C’est l’automne, la pleine période des vendanges. Mais fin septembre 1917, il n'y a pas de quoi se réjouir. Pour la 4ème année consécutive, depuis le début de la guerre, la récolte dans l'Alsace allemande est mauvaise et même archi-mauvaise. Plusieurs raisons à cela. Production très faible, manque de main d’œuvre, absence de sulfate de cuivre pour traiter les vignes. Des parcelles, comme ici à Riquewhir, sont envahies par la cochylis, une chenille appelée aussi « ver de la grappe ».
La mobilisation générale à l’été 1914 a privé la viticulture de sa main d’œuvre traditionnelle. Ce sont donc souvent les anciens et surtout les femmes qui se retrouvent à travailler dans les vignes. Mais certains viticulteurs sont contraints à l’arrachage de parcelles pour les transformer en champs de pommes de terre. En 4 années de guerre on assiste à une chute de 1200 hectares de la superficie du vignoble alsacien.
Les rendements sont très mauvais et pourtant la période va se révéler extrêmement faste pour la viticulture alsacienne : la guerre stimule en effet les ventes. L’Etat est le principal acheteur pour approvisionner les soldats au front et le reste alimente le marché noir. Conséquence : tous les stocks de vin en Allemagne ont été épuisés et le blocus allié empêche l’entrée de vins étrangers. Le vin alsacien devient donc très intéressant et les prix, surtout du rouge, s’envolent !
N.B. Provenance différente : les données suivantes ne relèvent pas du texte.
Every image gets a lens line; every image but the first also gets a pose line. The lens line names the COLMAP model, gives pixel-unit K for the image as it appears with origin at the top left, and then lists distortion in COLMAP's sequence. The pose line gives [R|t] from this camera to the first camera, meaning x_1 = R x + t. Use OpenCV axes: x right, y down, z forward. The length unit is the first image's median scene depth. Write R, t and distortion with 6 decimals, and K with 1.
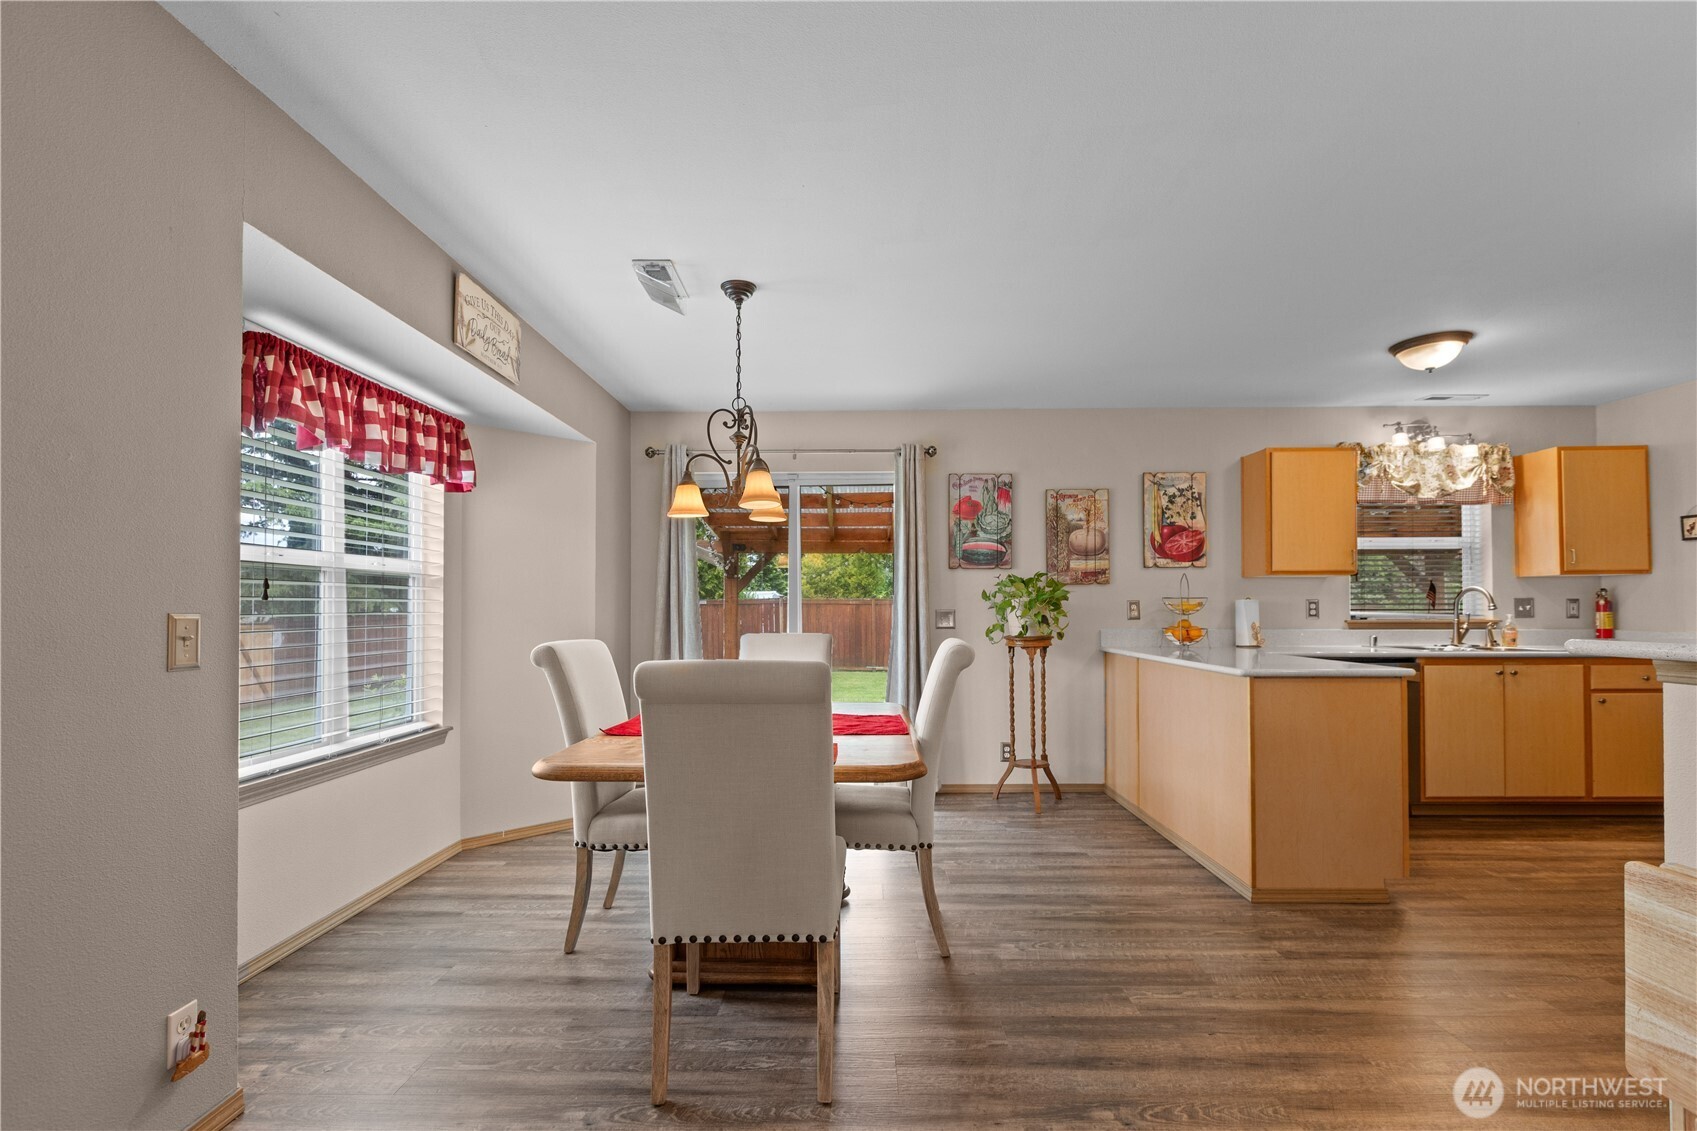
lens RADIAL K [[789.1, 0, 890.6], [0, 789.1, 595.7], [0, 0, 1]] dist [0.001036, 0.000530]
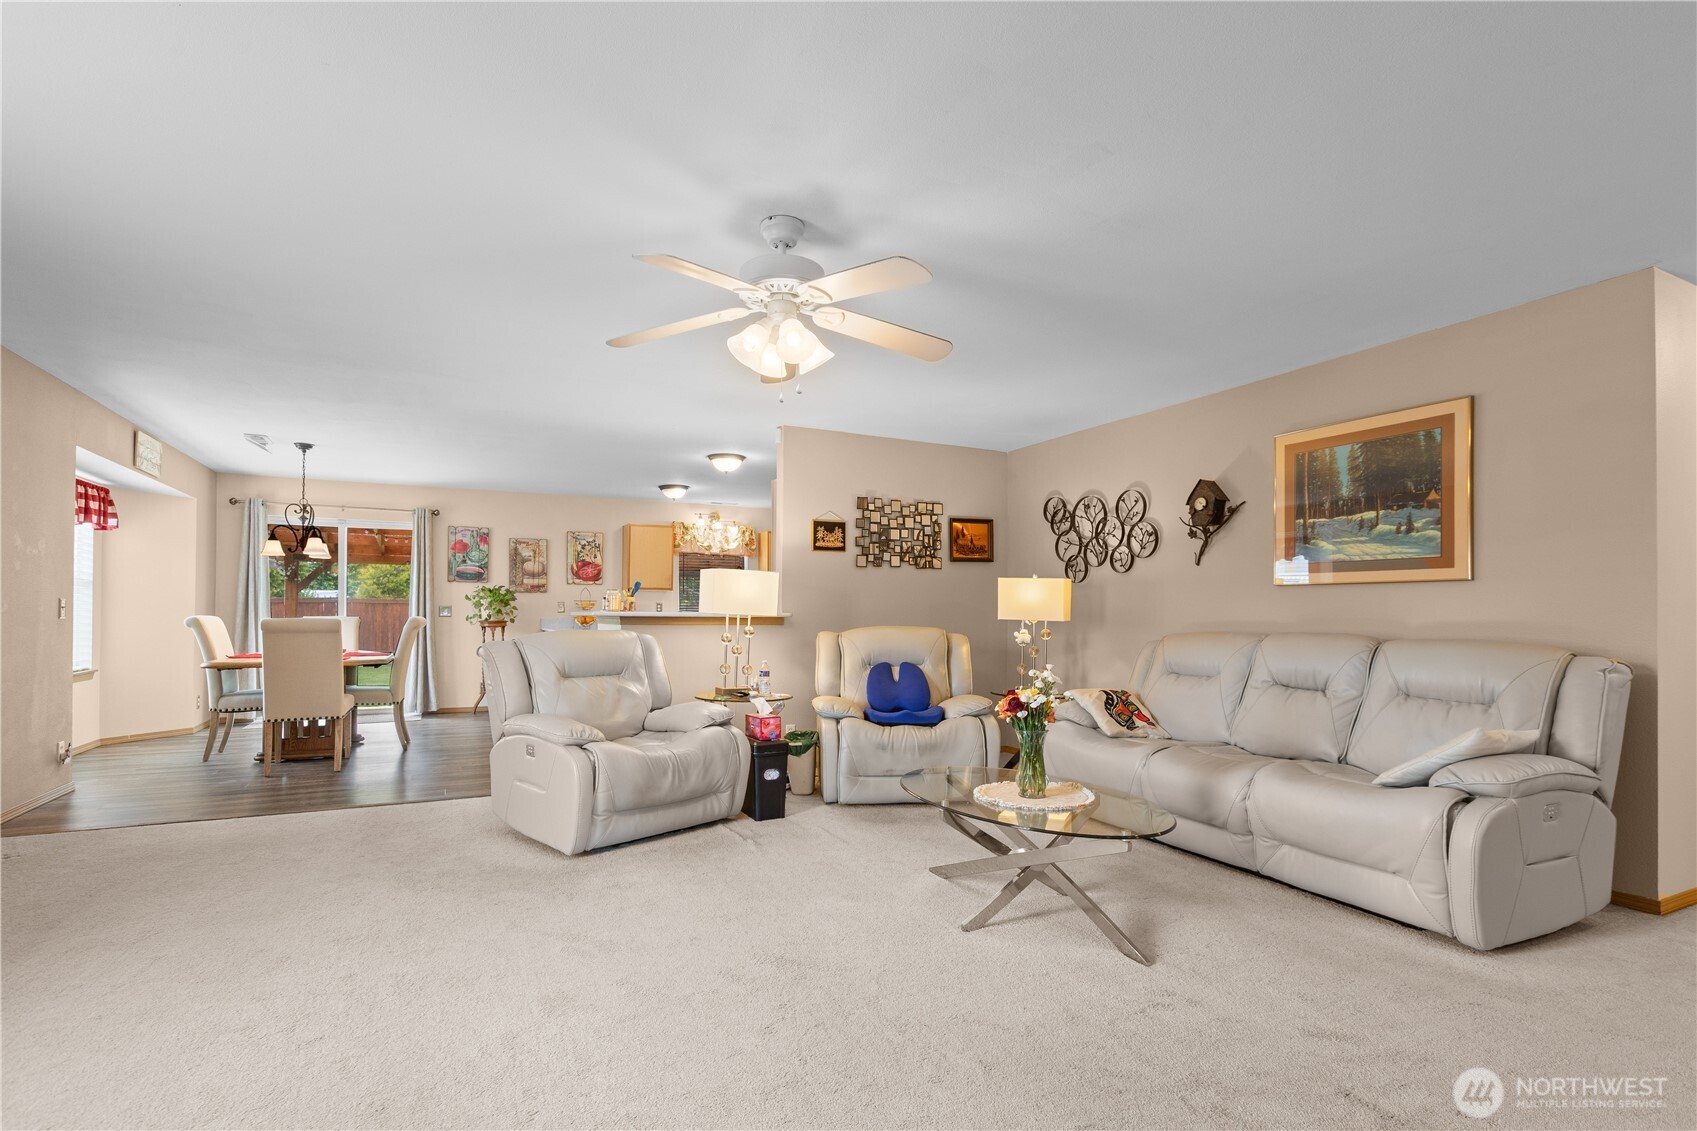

Un vin de 1911 qui valait 70 Mark au début de la guerre, passe à 260 Mark en 1917. Certaines bouteilles atteignent 600 Mark à la fin de la guerre. Car étrangement l’année 1918 sera une bonne année, au rendement beaucoup plus important que les précédentes. Objectivement ce vin n’a rien d’exceptionnel, la qualité n’est pas au rendez-vous, mais la part affective est immense dans le jugement porté. Ainsi 1918 et 1945 seront donc qualifiées de bonnes années, car ce vin aura le mérite inestimable d’être celui de la Libération.